DATA FOR THE TASK:
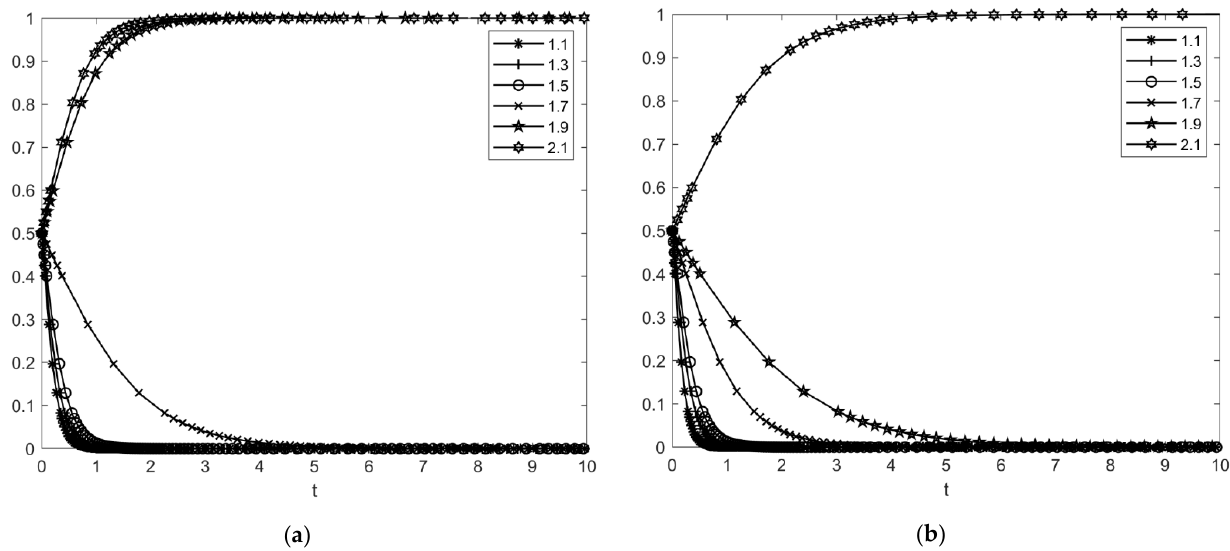
Figure 7. Sharing Level. ( a ) β = 0.3 ( construction enterprise 1), ( b ) β = 0.7 (construction enterprise 1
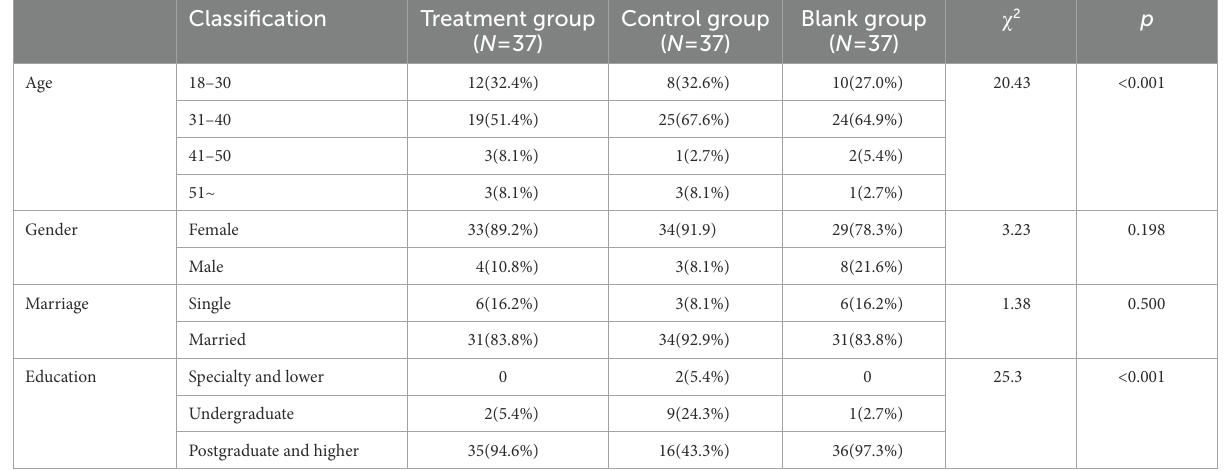
TABLE 1 Demographic data comparison for three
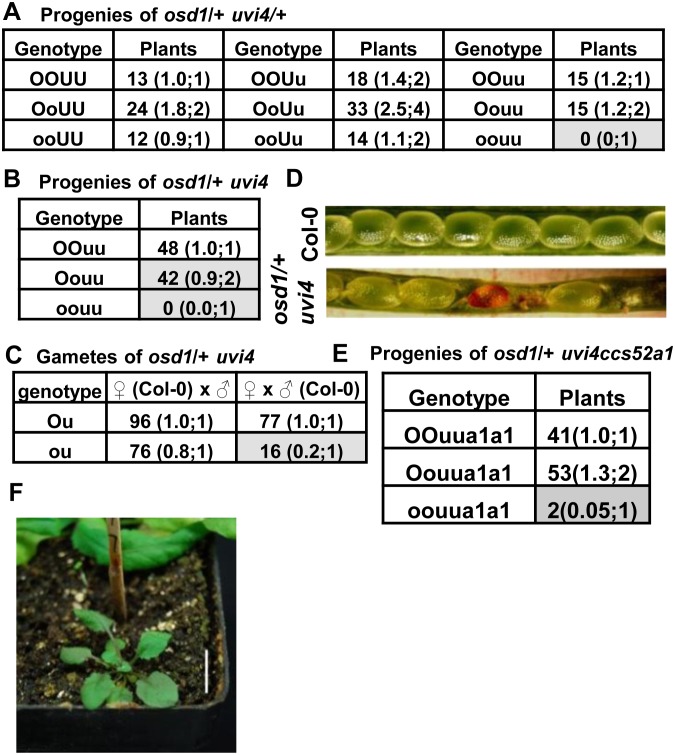

CCS52A1 partially mediates the lethality of osd1 uvi4.Shown are numbers of plants of each genotype in an analyzed population. The two numbers separated by a semicolon in parentheses are the observed ratios of that genotype relative to the top left genotype (left) and the expected ratios when there is no reduced transmission of the gametes or zygotes (right). (A) Analysis of progenies of osd1/OSD1 UVI4/uvi4. No osd1/osd1 uvi4/uvi4 plants (shaded) were found. The difference between observed and expected segregation ratio was determined by chi-square test (P = 0.004<0.05). (B) Analysis of progenies of osd1/OSD1 uvi4/uvi4. Notice that both OSD1/OSD1 uvi4/uvi4 and osd1/OSD1 uvi4/uvi4 (shaded) were about half of expected and there were no osd1/osd1uvi4/uvi4 (shaded) progenies produced. The significance was determined by chi-square test (P = 6.24E-12<0.05). (C) Analysis of gamete transmission inferred from reciprocal crosses between osd1/OSD1 uvi4/uvi4 and Col-0. The osd1 uvi4 genotype had a lower transmission rate through female gametes (shaded) but not male gametes. The significance was determined by chi-square test (male, P = 0.13>0.05; female, P = 2.53E-10<0.05). (D) Opened siliques from wild-type Col-0 (upper) and osd1/OSD1 uvi4/uvi4 (lower) plants. Aborted ovules and embryos can be seen in the mutant silique. (E) Analysis of progenies of osd1/OSD1 uvi4/uvi4 ccs52a1/ccs52a1. Notice that two osd1/osd1 uvi4/uvi4 ccs52a1/ccs52a1 plants (shaded) were found. (F) Morphology of the osd1/osd1 uvi4/uvi4 ccs52a1/ccs52a1 triple mutant plant.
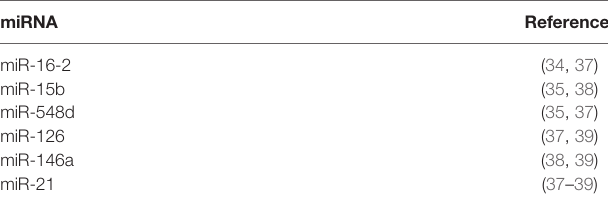
TABLE 2 | Six COVID-19 miRNA biomarkers identi fi ed by at least two studies. miRNA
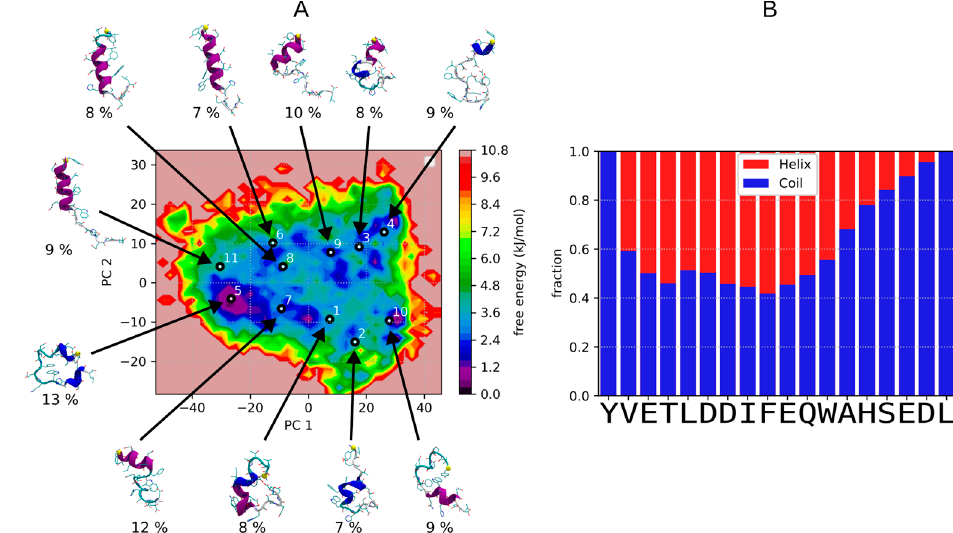
Figure 1. Structural landscape explored during ST simulations of C9h in aqueous solvent: ( A ) Free energy landscape at 300 K frames projected on principal component 1 (36% of variance) and 2 (10% of variance). Principal component analysis (PCA) applied to the 300 K frames ST simulation dataset of Caspase 9 peptide. Conformations representative of the clusters identified using k-means algorithm with k = 11 clusters (k has been chosen using the minimum silhouette score value for k values between 2 and 20) are depicted for each cluster together with the population of each cluster (%). ( B ) Analysis of the fraction of secondary structure adopted at each position of the peptide over all 300 K frames. Assignment of secondary structures was computed using DSSP [27].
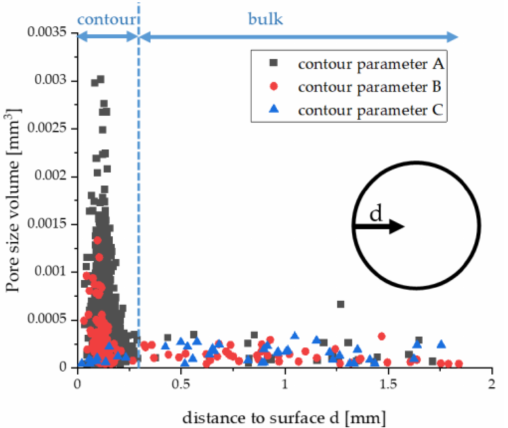
Figure 6. Pore size distribution of the manufactured specimens with differing contour parameters dependent of the distance to the surface.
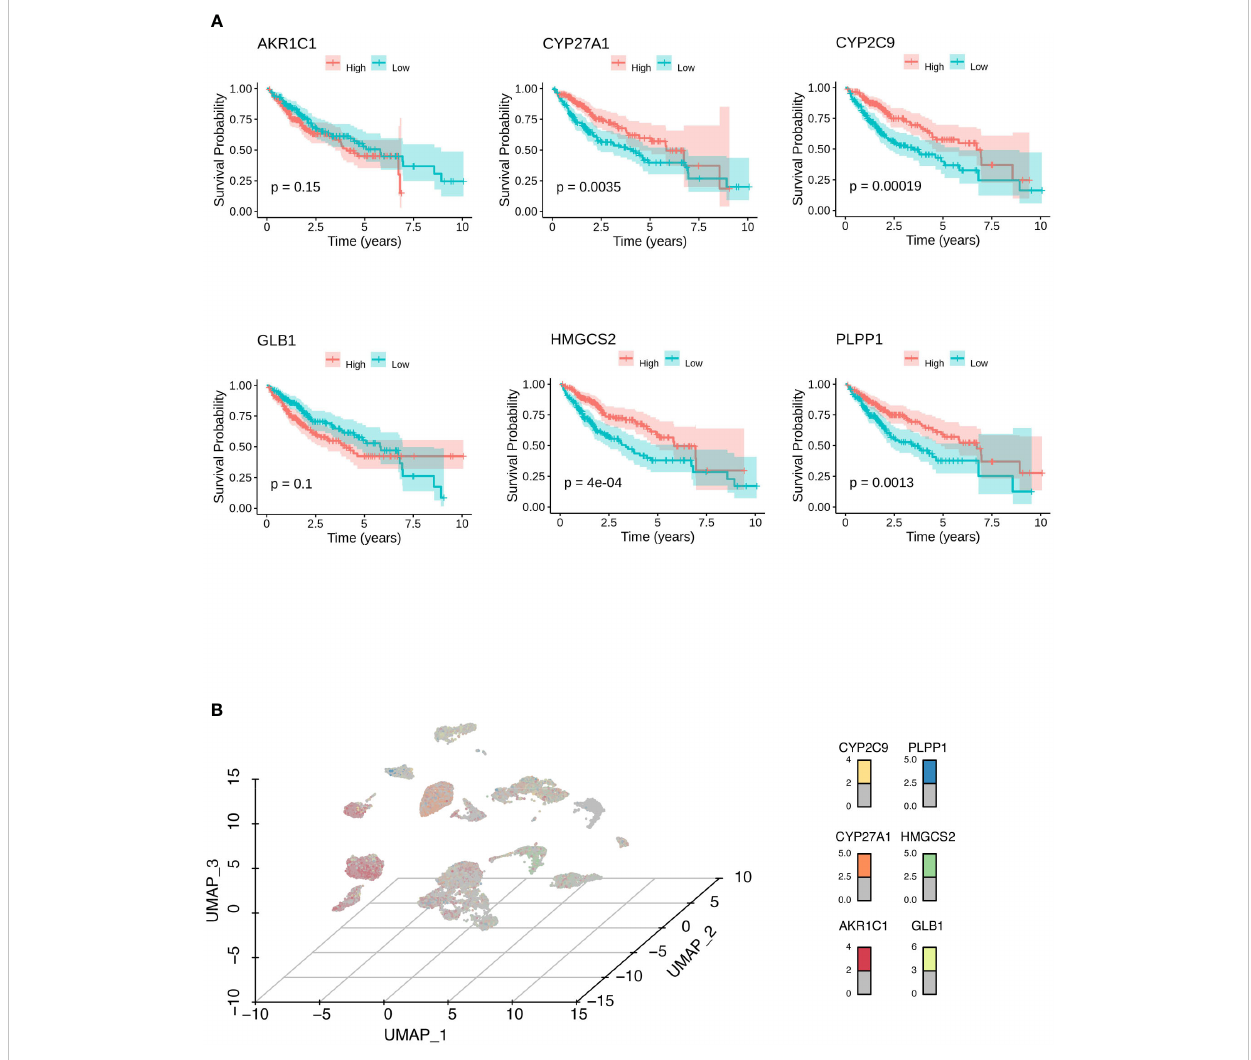
FIGURE 3 Identi fi cation of biomarkers for HCC. (A) Kaplan-Meier analysis showed the survival probabilities of HCC patients with high and low expression of the hub LMRG gene ( AKR1C1 , CYP27A1 , CYP2C9 , GLB1 , HMGCS2 , and PLPP1 ). (B) UMAP results showed the expression of the hub LMRG genes ( AKR1C1 , CYP27A1 , CYP2C9 , GLB1 , HMGCS2 , and PLPP1 ) in single-cell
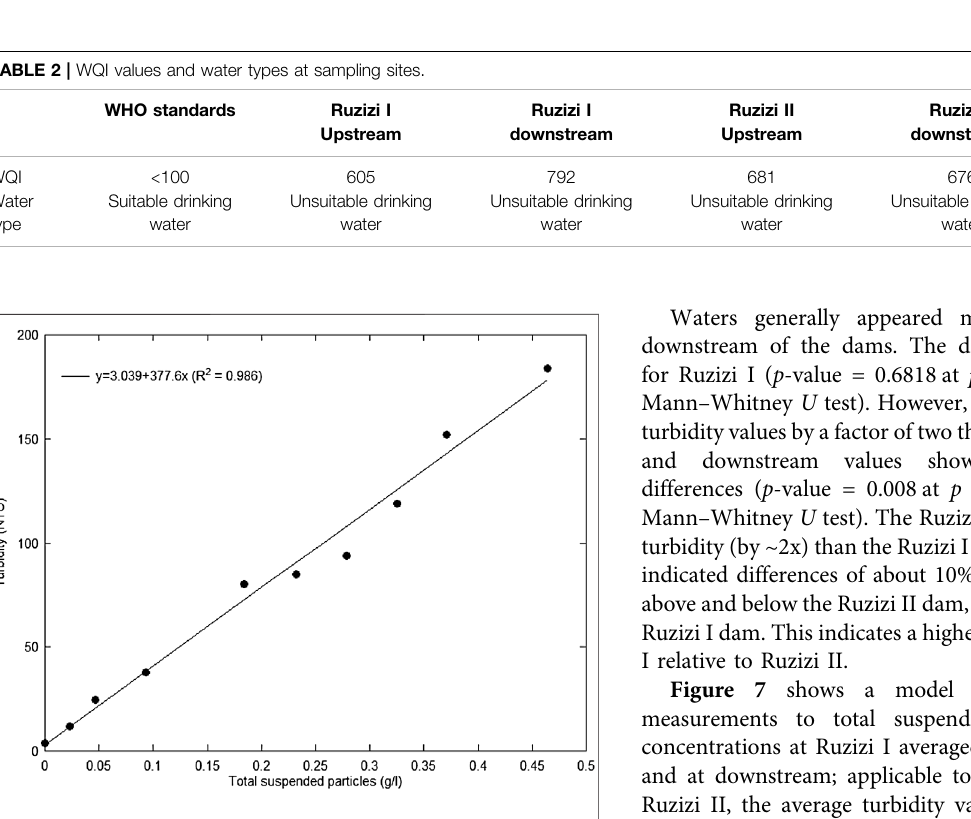
FIGURE 7 | Calibration curve between turbidity and catchment soil particle concentrations (No. of samples = 12). Soil samples (Ferralsols) were collected at ISP Bukavu in the town of Bukavu ( Figure 1A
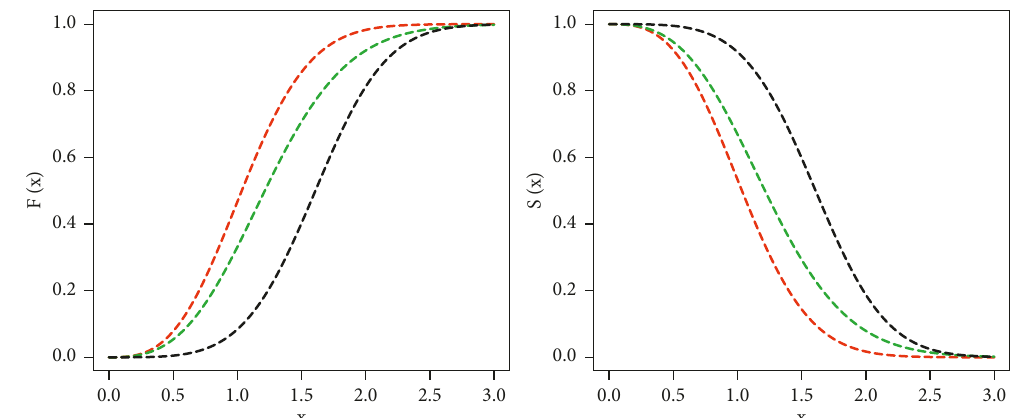
Figure 1: Graphical representation of F ( x ; δ , λ ) and S ( x ; δ , λ ) .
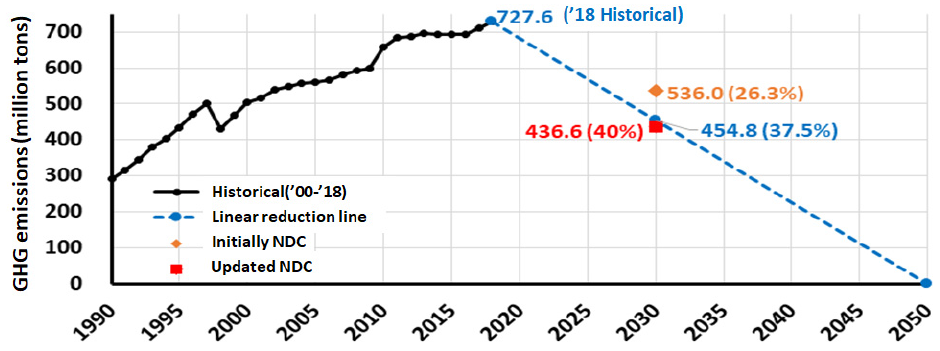
Figure 1. Historical GHG emissions, emission target of Korea, and 2050 net-zero [6]. The new NDC reflects the strong will of the government to reduce GHG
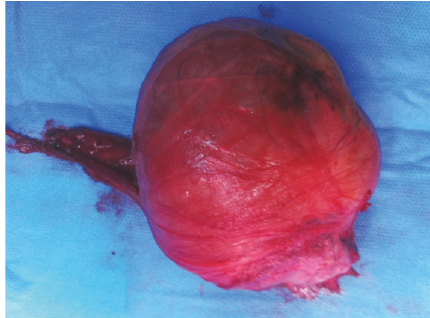
Figure 1: Operative specimen: left orchiectomy, with a 7-centimeter regular solid mass of the epididymis caput.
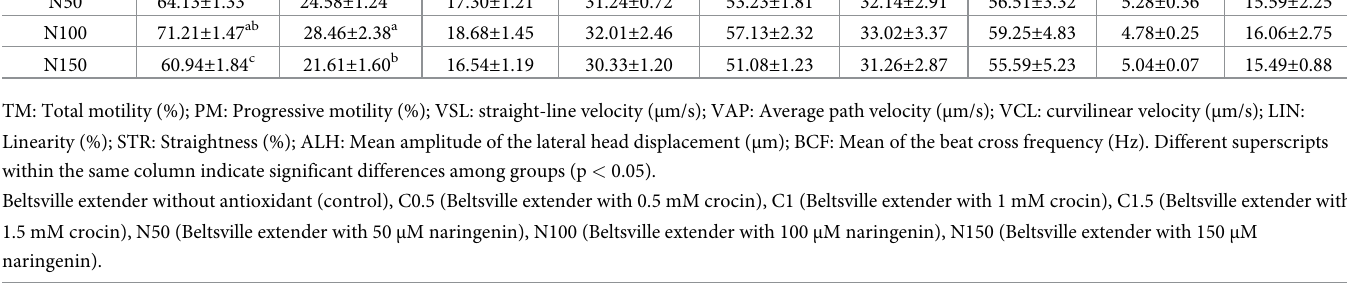
Table 3. Effect of different levels of crocin and naringenin on motility parameters of rooster thawed semen, analyzed by CASA ( n = 5). Antioxidant TM (%)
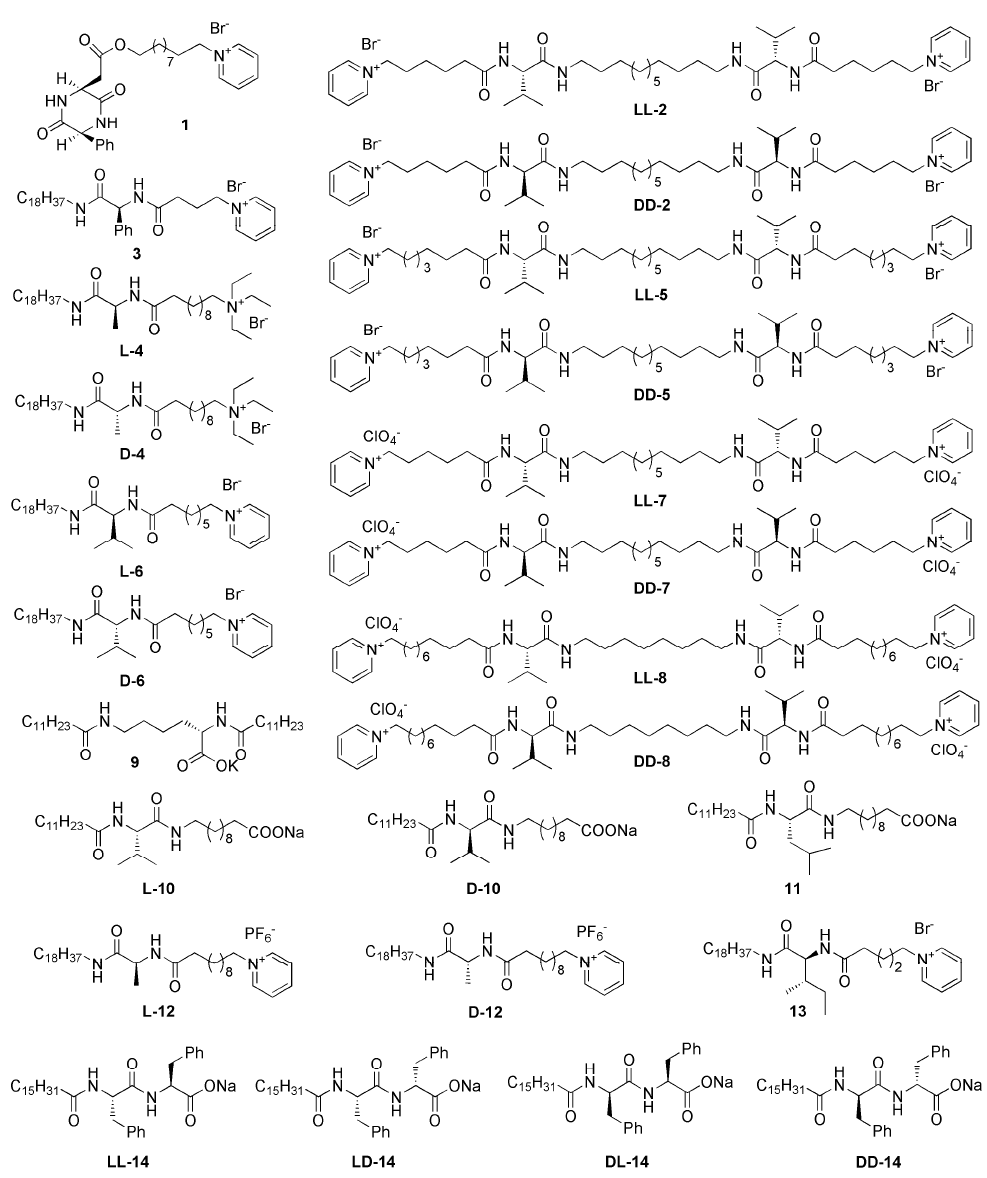
Figure 1. Molecular structures of the low-molecular-weight gelators (LMWGs).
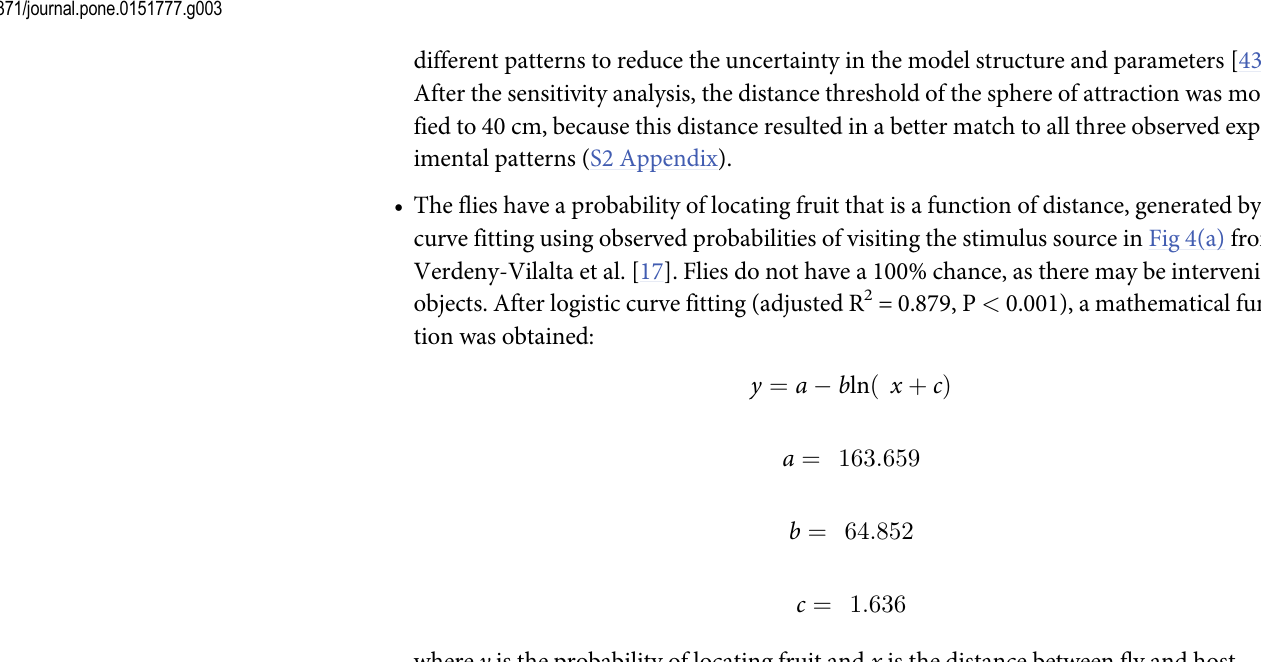
Fig 3. Simulation of individual fly movement through a closed-canopy. Pink cubes show where the fly has already visited with the number of visits, green cubes represent leaves without visits and red cubes represent host fruit without visits. The lines between pink cubs are hop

TASK DESCRIPTION: Output the listing above in full and exactly, with pictures excluded.

SOLUTION FOR THIS TASK:
Figure 7. Sharing Level. ( a ) β = 0.3 ( construction enterprise 1), ( b ) β = 0.7 (construction enterprise 1
TABLE 1 Demographic data comparison for three

CCS52A1 partially mediates the lethality of osd1 uvi4.Shown are numbers of plants of each genotype in an analyzed population. The two numbers separated by a semicolon in parentheses are the observed ratios of that genotype relative to the top left genotype (left) and the expected ratios when there is no reduced transmission of the gametes or zygotes (right). (A) Analysis of progenies of osd1/OSD1 UVI4/uvi4. No osd1/osd1 uvi4/uvi4 plants (shaded) were found. The difference between observed and expected segregation ratio was determined by chi-square test (P = 0.004<0.05). (B) Analysis of progenies of osd1/OSD1 uvi4/uvi4. Notice that both OSD1/OSD1 uvi4/uvi4 and osd1/OSD1 uvi4/uvi4 (shaded) were about half of expected and there were no osd1/osd1uvi4/uvi4 (shaded) progenies produced. The significance was determined by chi-square test (P = 6.24E-12<0.05). (C) Analysis of gamete transmission inferred from reciprocal crosses between osd1/OSD1 uvi4/uvi4 and Col-0. The osd1 uvi4 genotype had a lower transmission rate through female gametes (shaded) but not male gametes. The significance was determined by chi-square test (male, P = 0.13>0.05; female, P = 2.53E-10<0.05). (D) Opened siliques from wild-type Col-0 (upper) and osd1/OSD1 uvi4/uvi4 (lower) plants. Aborted ovules and embryos can be seen in the mutant silique. (E) Analysis of progenies of osd1/OSD1 uvi4/uvi4 ccs52a1/ccs52a1. Notice that two osd1/osd1 uvi4/uvi4 ccs52a1/ccs52a1 plants (shaded) were found. (F) Morphology of the osd1/osd1 uvi4/uvi4 ccs52a1/ccs52a1 triple mutant plant.
TABLE 2 | Six COVID-19 miRNA biomarkers identi fi ed by at least two studies. miRNA
Figure 1. Structural landscape explored during ST simulations of C9h in aqueous solvent: ( A ) Free energy landscape at 300 K frames projected on principal component 1 (36% of variance) and 2 (10% of variance). Principal component analysis (PCA) applied to the 300 K frames ST simulation dataset of Caspase 9 peptide. Conformations representative of the clusters identified using k-means algorithm with k = 11 clusters (k has been chosen using the minimum silhouette score value for k values between 2 and 20) are depicted for each cluster together with the population of each cluster (%). ( B ) Analysis of the fraction of secondary structure adopted at each position of the peptide over all 300 K frames. Assignment of secondary structures was computed using DSSP [27].
Figure 6. Pore size distribution of the manufactured specimens with differing contour parameters dependent of the distance to the surface.
FIGURE 3 Identi fi cation of biomarkers for HCC. (A) Kaplan-Meier analysis showed the survival probabilities of HCC patients with high and low expression of the hub LMRG gene ( AKR1C1 , CYP27A1 , CYP2C9 , GLB1 , HMGCS2 , and PLPP1 ). (B) UMAP results showed the expression of the hub LMRG genes ( AKR1C1 , CYP27A1 , CYP2C9 , GLB1 , HMGCS2 , and PLPP1 ) in single-cell
FIGURE 7 | Calibration curve between turbidity and catchment soil particle concentrations (No. of samples = 12). Soil samples (Ferralsols) were collected at ISP Bukavu in the town of Bukavu ( Figure 1A
Figure 1: Graphical representation of F ( x ; δ , λ ) and S ( x ; δ , λ ) .
Figure 1. Historical GHG emissions, emission target of Korea, and 2050 net-zero [6]. The new NDC reflects the strong will of the government to reduce GHG
Figure 1: Operative specimen: left orchiectomy, with a 7-centimeter regular solid mass of the epididymis caput.
Table 3. Effect of different levels of crocin and naringenin on motility parameters of rooster thawed semen, analyzed by CASA ( n = 5). Antioxidant TM (%)
Figure 1. Molecular structures of the low-molecular-weight gelators (LMWGs).
Fig 3. Simulation of individual fly movement through a closed-canopy. Pink cubes show where the fly has already visited with the number of visits, green cubes represent leaves without visits and red cubes represent host fruit without visits. The lines between pink cubs are hop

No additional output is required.